Ein Programm, welches im Hintergrund läuft und sofort Alarm schlägt,
wenn eine Verbindung ins Internet erfolgt!

Is das denn so Böse ?


----------



## Thomas Lindner (10. April 2004)

Und wieso darf das nicht im Taskmanager sein *confused'* .


----------



## stephanl (10. April 2004)

hmm, versprichst Du, dass es nichts "böses" ist?

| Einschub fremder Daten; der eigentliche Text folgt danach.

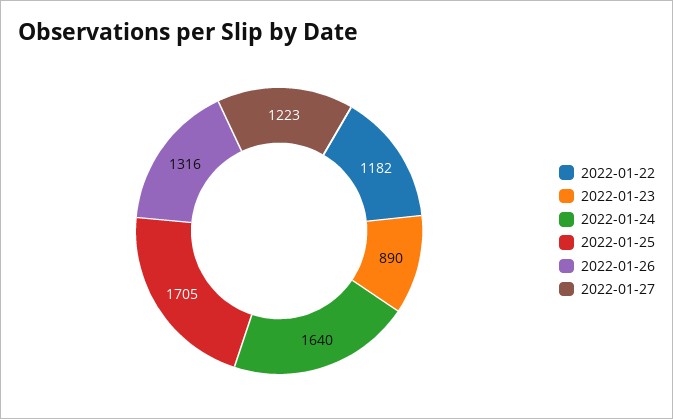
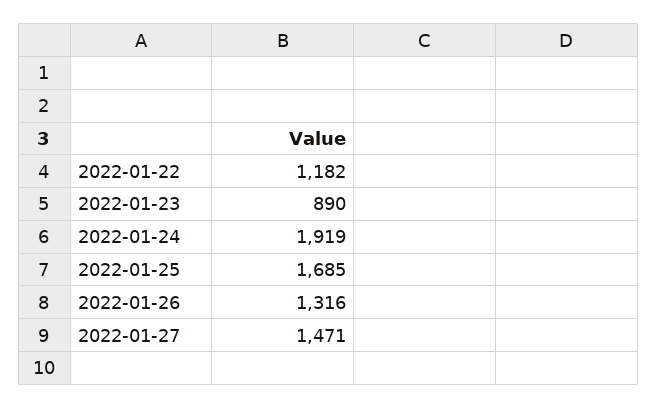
2022-01-24: 1640 -> 1919
2022-01-25: 1705 -> 1685
2022-01-27: 1223 -> 1471

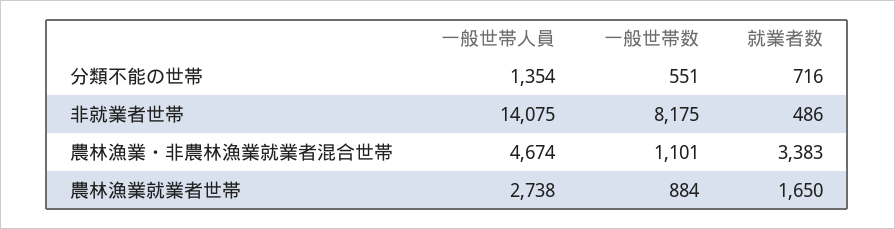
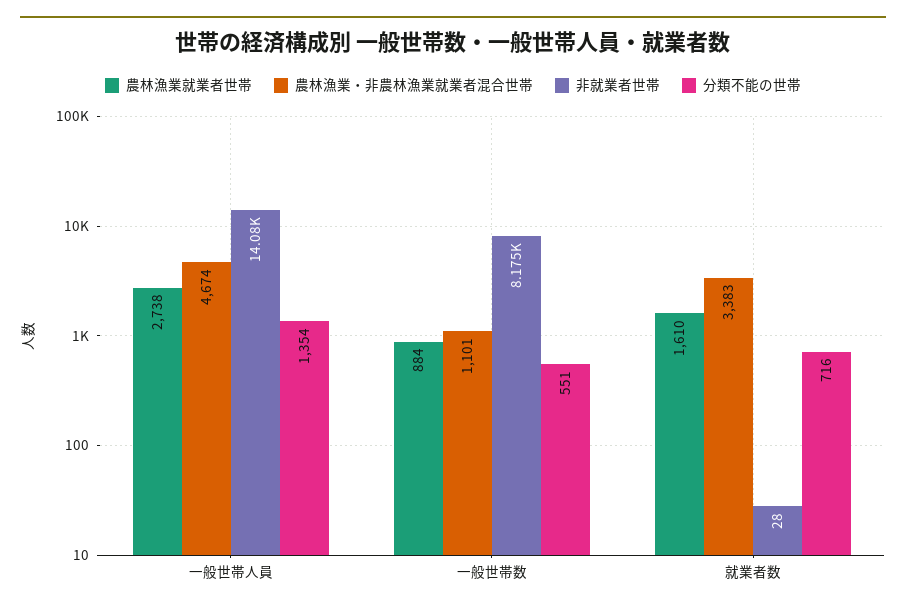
非就業者世帯, 就業者数: 486 -> 28
農林漁業就業者世帯, 就業者数: 1650 -> 1610

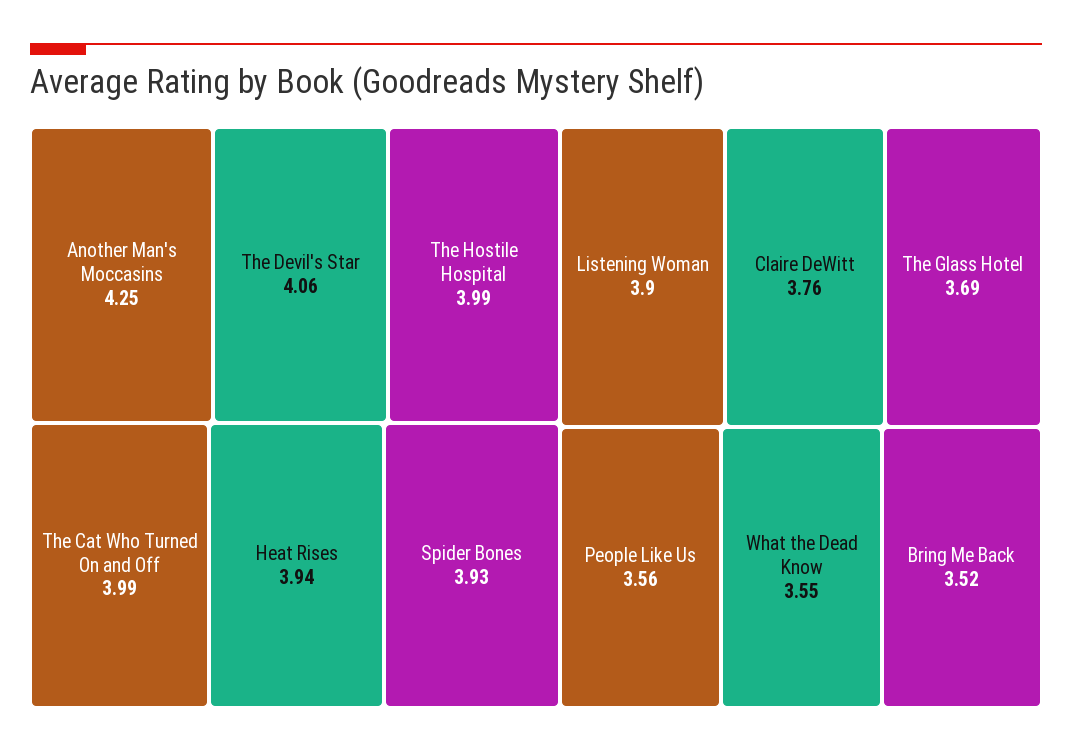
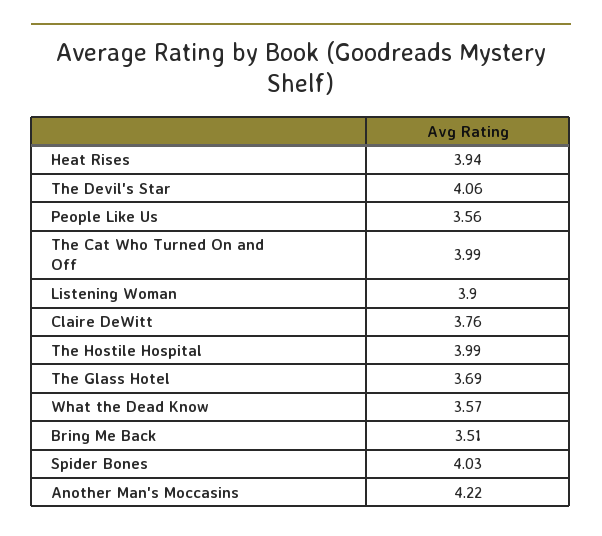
Another Man's Moccasins: 4.25 -> 4.22
Spider Bones: 3.93 -> 4.03
What the Dead Know: 3.55 -> 3.57
Bring Me Back: 3.52 -> 3.51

Dann sage ich es Dir, aber ich übernehme keine Verantwortung.


----------



## Friedemann (10. April 2004)

! Ja es ist nichts Böses
Ich verspreche es !
Es ist kein Virus kein
Trojaner kein Worm
oder sonst irgentwas
böses es ist nur ein 
Programm, welches
die Internetverbindung
überwacht !


----------



## Thomas Lindner (10. April 2004)

> _Original geschrieben von Thomas Lindner _
> *Und wieso darf das nicht im Taskmanager sein *confused'* . *



Noch auf Antwort wartet!

Wir dürfen hier keine illegalen Sachen unterstützen!

Also? Welchen plausiblen Grund sollte es geben ein Programm aus dem Taskmanger zu entfernen?


----------



## Friedemann (10. April 2004)

Dieses Programm soll im HINTERGRUND laufen,
damit es nicht Nervt und kaum auffällt, weil es sonst
immer stören würde.


----------



## Thomas Lindner (10. April 2004)

Dann redest Du vom Tray , bzw. der Taskleiste , aber nicht vom Taskmanager, weil den Taskmanager sieht man nur, wenn man STRG + ALT + ENFT drücklt!


----------



## Friedemann (10. April 2004)

Dieses Programm soll ständig im HINTERGRUND laufen.
Und es soll so unauffällig wie möglich sein, weil
es sonst stören würde!


----------



## Dario Linsky (10. April 2004)

Stichwort Service. Solche Dienstprogramme laufen im Hintergrund und werden nicht in den Anwendungen des Taskmanagers angezeigt. Überhaupt stehen im Taskmanager nur die Programme als "Anwendungen", die in der Taskleiste aufgeführt sind oder eine Benutzerschnittstelle haben.
Hintergrundanwendungen und Dienstprogramme laufen unter der Registerkarte "Prozesse".

Ein vollständiges Verstecken vor dem Taskmanager ist nicht möglich und ergibt auch absolut keinen Sinn.


----------



## Sebastian Wramba (10. April 2004)

.. wenn man einen Trojaner bauen will, ergibt das schon einen Sinn ...


----------



## Thomas Lindner (10. April 2004)

> _Original geschrieben von Sebastian Wramba _
> *.. wenn man einen Trojaner bauen will, ergibt das schon einen Sinn ...  *



Weswegen ich auch so hartnäckig nachhake, weil ich sehe es partou nicht ein, das Trojaner Entwickler hier *eventuell* Support kriegen könnten!


----------



## Dario Linsky (10. April 2004)

> _Original geschrieben von Sebastian Wramba _
> *.. wenn man einen Trojaner bauen will, ergibt das schon einen Sinn ...  *


Sinn mag das in dem Fall schon geben, aber dadurch wird es trotzdem nicht möglich.


----------



## Sebastian Wramba (10. April 2004)

Mit Delphi kann man so einen Müll fabrizieren, soweit ich weiß... (also ganz verstecken) ...


----------



## Dario Linsky (10. April 2004)

Aber selbst da geht das nur für Windows 9x/ME, soweit ich weiß. Und die sind ja laut MS selbst schon zu unsicher. Für Windows NT sollte das nicht mehr möglich sein, weil da ja im Gegensatz zu 9x/ME im Taskmanager die Registerkarte "Prozesse" dazugekommen ist.


----------



## Daniel Toplak (10. April 2004)

> Stichwort Service. Solche Dienstprogramme laufen im Hintergrund und werden nicht in den Anwendungen des Taskmanagers angezeigt.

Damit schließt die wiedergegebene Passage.